Q&A: I'm reaching retirement — now what?

Kevin Charos
by Kevin Charos, Content provided by Janney

You’ve worked hard you whole life anticipating the day you could finally retire. Well, that day has arrived! But with it comes the realization that you’ll need to carefully manage your assets so that your retirement savings will last.

Review your portfolio regularly

Traditional wisdom holds that retirees should value the safety of their principal above all else. For this reason, some people shift their investment portfolio to fixed-income investments, such as bonds and money market accounts, as they approach retirement. The problem with this approach is that you’ll effectively lose purchasing power if the return on your investments doesn’t keep up with inflation.

While generally it makes sense for your portfolio to become progressively more conservative as you grow older, it may be wise to consider maintaining at least a portion of your portfolio in growth investments.

READ: I'm close to retirement, what do I need to do?

Spend wisely

Don’t assume that you’ll be able to live on the earnings generated by your investment portfolio and retirement accounts for the rest of your life. At some point, you’ll probably have to start drawing on the principal. But you’ll want to be careful not to spend too much too soon. This can be a great temptation, particularly early in retirement.

A good guideline is to make sure your annual withdrawal rate isn’t greater than 4 to 6 percent of your portfolio. (The appropriate percentage for you will depend on a number of factors, including the length of your payout period and your portfolio’s asset allocation.) Remember that if you whittle away your principal too quickly, you may not be able to earn enough on the remaining principal to carry you through the later years.

Understand your retirement plan distribution options

Most pension plans pay benefits in the form of an annuity. If you’re married you generally must choose between a higher retirement benefit paid over your lifetime, or a smaller benefit that continues to your spouse after your death. A financial professional can help you with this difficult, but important, decision.

Other employer retirement plans like 401(k)s typically don’t pay benefits as annuities; the distribution (and investment) options available to you may be limited. This may be important because if you’re trying to stretch your savings, you’ll want to withdraw money from your retirement accounts as slowly as possible. Doing so will conserve the principal balance, and will also give those funds the chance to continue growing tax deferred during your retirement years.

Consider whether it makes sense to roll your employer retirement account into a traditional IRA. IRAs usually offer greater withdrawal flexibility than employer plans. A rollover to an IRA also allows you to consolidate your retirement assets.

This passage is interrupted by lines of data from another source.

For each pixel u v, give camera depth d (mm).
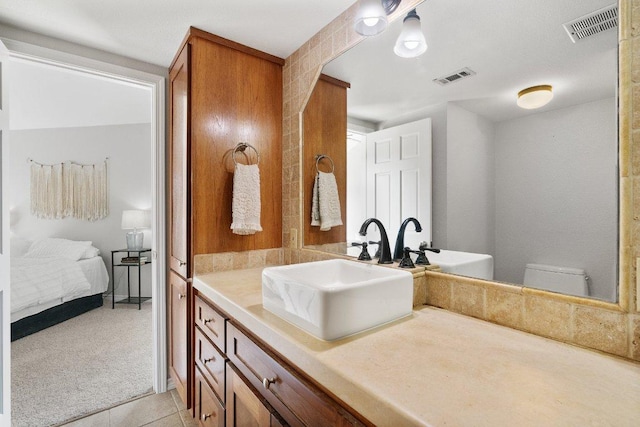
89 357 2598
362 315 921
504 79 1007
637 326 740
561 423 522
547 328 890
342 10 1527
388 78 1368
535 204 935
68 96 3229
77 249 4027
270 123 1961
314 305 874
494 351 799
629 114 753
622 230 763
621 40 765
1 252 1476
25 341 2918
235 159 1810
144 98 3305
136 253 4430
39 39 1708
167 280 2131
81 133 4438
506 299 979
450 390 618
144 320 3520
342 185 1609
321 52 1688
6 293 1510
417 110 1263
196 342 1641
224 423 1257
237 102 1827
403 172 1324
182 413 1873
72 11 1506
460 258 1122
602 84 805
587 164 830
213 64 1743
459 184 1129
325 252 1696
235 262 1815
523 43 962
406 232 1312
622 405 575
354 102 1522
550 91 903
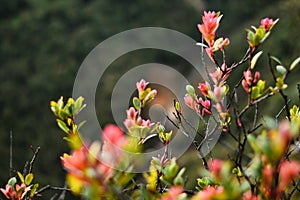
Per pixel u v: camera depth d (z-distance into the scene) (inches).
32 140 543.8
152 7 683.4
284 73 72.1
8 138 547.2
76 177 57.7
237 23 609.3
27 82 597.6
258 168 56.6
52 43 631.2
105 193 58.1
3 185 500.7
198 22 663.1
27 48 633.0
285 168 58.9
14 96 584.1
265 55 454.9
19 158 524.1
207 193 58.1
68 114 75.0
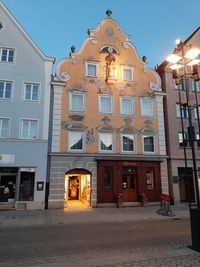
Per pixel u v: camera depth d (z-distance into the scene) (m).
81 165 20.86
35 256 7.32
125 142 22.55
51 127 20.95
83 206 20.89
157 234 10.49
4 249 8.15
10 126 19.80
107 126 22.20
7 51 21.25
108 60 23.33
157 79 24.75
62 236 10.16
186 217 15.76
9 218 15.13
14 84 20.64
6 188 19.06
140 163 22.28
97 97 22.64
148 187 22.47
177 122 24.25
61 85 21.75
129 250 7.92
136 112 23.38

Plan for required distributions

Keep in mind that you must generally begin taking minimum distributions from employer retirement plans and traditional IRAs when you reach age 70.5, whether you need them or not. Plan to spend these dollars first in retirement.

If you own a Roth IRA, you aren’t required to take any distributions during your lifetime. Your funds can continue to grow tax deferred, and qualified distributions will be tax free. Because of these unique tax benefits, it generally makes sense to withdrawal funds from a Roth IRA last.

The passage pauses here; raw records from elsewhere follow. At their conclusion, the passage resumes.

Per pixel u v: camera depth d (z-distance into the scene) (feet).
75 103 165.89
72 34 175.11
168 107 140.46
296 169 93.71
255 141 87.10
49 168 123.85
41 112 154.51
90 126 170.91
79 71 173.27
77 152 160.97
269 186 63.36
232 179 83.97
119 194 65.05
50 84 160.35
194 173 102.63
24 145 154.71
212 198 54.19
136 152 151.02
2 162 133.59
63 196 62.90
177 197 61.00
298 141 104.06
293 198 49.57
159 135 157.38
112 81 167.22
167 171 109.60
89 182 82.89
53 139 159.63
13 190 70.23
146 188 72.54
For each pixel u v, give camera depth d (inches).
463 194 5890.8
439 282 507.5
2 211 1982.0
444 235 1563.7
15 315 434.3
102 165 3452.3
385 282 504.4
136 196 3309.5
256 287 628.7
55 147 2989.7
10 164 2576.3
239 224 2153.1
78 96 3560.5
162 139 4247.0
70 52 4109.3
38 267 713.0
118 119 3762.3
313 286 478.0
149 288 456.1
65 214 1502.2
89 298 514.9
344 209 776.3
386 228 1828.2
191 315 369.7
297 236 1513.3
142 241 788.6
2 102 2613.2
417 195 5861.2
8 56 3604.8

READ: What is the annual cost of retirement?

Know your Social Security options

You’ll need to decide when to start receiving your Social Security retirement benefits. At normal retirement age (which varies from 65 to 67, depending on the year you were born), you can receive your full Social Security retirement benefit. You can elect to receive your Social Security benefit as early as age 62, but if you begin receiving your benefit before normal retirement age, your benefit will be reduced. Conversely, if you delay retirement, you can increase your Social Security retirement benefit.

Rule of Thumb

Many investment professionals recommend you follow this simple rule of thumb when allocating your retirement assets: The percentage of stocks or mutual funds in your portfolio should equal approximately 100 percent minus your age. (Obviously you should adjust this rule according to your risk tolerance and other personal factors.)

Consider phasing

For many workers, the sudden change from employee to retiree can be a difficult one. Some employers, especially those in the public sector, have begun offering “phased retirement” plans to address this problem. Phased retirement generally allows you to continue working on a part-time basis — you benefit by having a smoother transition from full-time employment to retirement, and your employer benefits by retaining the services of a talented employee. Some phased retirements plans even allow to access all or part of your pension benefit while you work part time.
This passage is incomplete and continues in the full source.